READ MORE: Banning ‘the box’ to give ex-convicts a better chance at finding a job

Ban the box

The researchers analyze individual-level data from the monthly U.S. Current Population Survey from 2004 to 2014 to explore the impact of state and local ban-the-box policies on the probability of employment for black and Hispanic men between the ages of 25 and 34 without college degrees. Using variation in when different jurisdictions adopted ban-the-box laws to measure employment effects, they conclude that ban-the-box legislation reduced the probability of employment by 5.1 percent among black men and 2.9 percent among Hispanic men.

The size of the ban-the-box effect was smaller in areas of the country where these groups constituted a larger share of the population (the South for blacks, the West for Hispanics) and larger elsewhere. Ban the box reduced black men’s employment probabilities by 7.4 percent in the Northeast, 7.5 percent in the Midwest and 8.8 percent in the West; similar, albeit lesser, effects were seen for Hispanic men in the Northeast, Midwest and South.

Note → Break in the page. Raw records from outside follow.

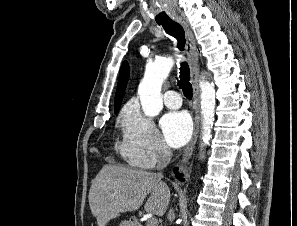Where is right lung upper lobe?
<instances>
[{"mask_svg":"<svg viewBox=\"0 0 297 226\" xmlns=\"http://www.w3.org/2000/svg\"><path fill=\"white\" fill-rule=\"evenodd\" d=\"M128 79H129V65H128L127 61H125V62H123L122 66L120 68L119 80H118V85H117V90H116V95H115L114 108L120 107V105H121Z\"/></svg>","mask_w":297,"mask_h":226,"instance_id":"cb5924a9","label":"right lung upper lobe"}]
</instances>
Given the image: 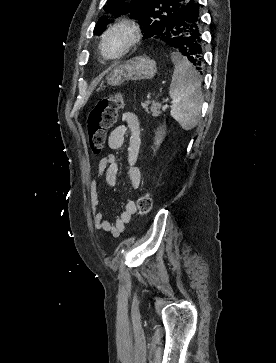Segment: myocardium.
Here are the masks:
<instances>
[{
    "mask_svg": "<svg viewBox=\"0 0 276 363\" xmlns=\"http://www.w3.org/2000/svg\"><path fill=\"white\" fill-rule=\"evenodd\" d=\"M116 34L124 36L125 41L122 48L115 54H109L106 44L110 37ZM141 39V30L137 23L130 19H121L113 23L101 37V53L106 60H118L135 47Z\"/></svg>",
    "mask_w": 276,
    "mask_h": 363,
    "instance_id": "myocardium-1",
    "label": "myocardium"
}]
</instances>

“These results suggest that the larger the black or Hispanic population, the less likely employers are to use race/ethnicity as a proxy for criminality,” the researchers write. The effect also increased when unemployment rates were high. Employment probabilities increased significantly under ban the box for highly educated black women and for older, low-skilled black men. Positive but statistically insignificant effects were also seen for whites.

READ MORE: Are ex-cons being unfairly barred from jobs? ‘Ban the Box’ proponents say yes

These results are consistent with numerous other studies that have examined the effects of limiting employers’ information about employees. “Policymakers cannot simply wish away employers’ concerns about hiring those with criminal records,” the researchers conclude. “Policies that directly address those concerns — for instance, by providing more information about job applicants with records, or improving the average ex-offender’s job-readiness — could have greater benefits without the unintended consequences found here.”